● **Task instructions**
Pick out each line in the records below that contains the string "Fatma". Case counts.

● **Material for the task**
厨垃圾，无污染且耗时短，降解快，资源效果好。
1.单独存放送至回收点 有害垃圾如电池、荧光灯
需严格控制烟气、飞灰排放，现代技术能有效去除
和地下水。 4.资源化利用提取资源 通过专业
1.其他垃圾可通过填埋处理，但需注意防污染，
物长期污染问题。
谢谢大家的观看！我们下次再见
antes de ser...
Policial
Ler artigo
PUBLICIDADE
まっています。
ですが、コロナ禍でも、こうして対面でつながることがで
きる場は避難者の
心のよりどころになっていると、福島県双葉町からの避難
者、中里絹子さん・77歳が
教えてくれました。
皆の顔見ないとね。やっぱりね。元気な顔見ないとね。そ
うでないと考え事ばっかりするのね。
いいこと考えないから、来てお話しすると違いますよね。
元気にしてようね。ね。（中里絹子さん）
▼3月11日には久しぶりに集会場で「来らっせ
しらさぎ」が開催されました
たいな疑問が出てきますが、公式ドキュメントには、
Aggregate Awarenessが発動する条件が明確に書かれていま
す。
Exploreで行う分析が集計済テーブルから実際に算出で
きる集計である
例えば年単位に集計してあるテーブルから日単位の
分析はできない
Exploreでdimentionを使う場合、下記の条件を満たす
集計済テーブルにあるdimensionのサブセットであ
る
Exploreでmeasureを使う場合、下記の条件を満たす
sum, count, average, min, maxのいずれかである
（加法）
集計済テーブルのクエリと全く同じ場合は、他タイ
* * *
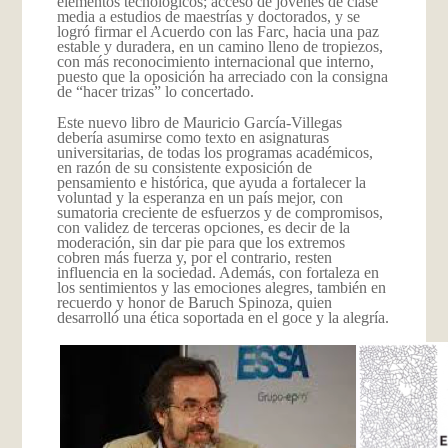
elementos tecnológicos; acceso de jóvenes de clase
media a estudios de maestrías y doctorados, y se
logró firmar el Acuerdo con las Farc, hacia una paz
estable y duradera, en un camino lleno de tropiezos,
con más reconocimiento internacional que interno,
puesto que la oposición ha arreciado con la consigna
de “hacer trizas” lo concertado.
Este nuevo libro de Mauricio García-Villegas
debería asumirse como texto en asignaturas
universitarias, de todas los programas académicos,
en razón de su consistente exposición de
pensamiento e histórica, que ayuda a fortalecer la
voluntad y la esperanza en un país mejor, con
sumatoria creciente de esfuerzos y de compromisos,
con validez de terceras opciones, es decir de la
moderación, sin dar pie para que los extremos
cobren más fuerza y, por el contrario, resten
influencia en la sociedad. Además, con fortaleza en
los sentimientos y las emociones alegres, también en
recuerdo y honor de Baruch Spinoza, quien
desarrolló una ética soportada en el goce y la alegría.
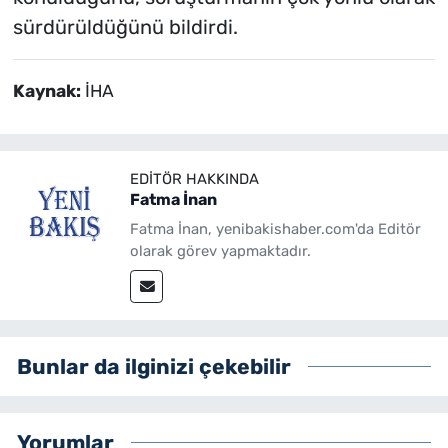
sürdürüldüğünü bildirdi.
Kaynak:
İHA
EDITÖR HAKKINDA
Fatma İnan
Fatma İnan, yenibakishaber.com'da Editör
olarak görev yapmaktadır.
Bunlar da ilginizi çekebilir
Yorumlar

● **Answer to the problem**
Fatma İnan
Fatma İnan, yenibakishaber.com'da Editör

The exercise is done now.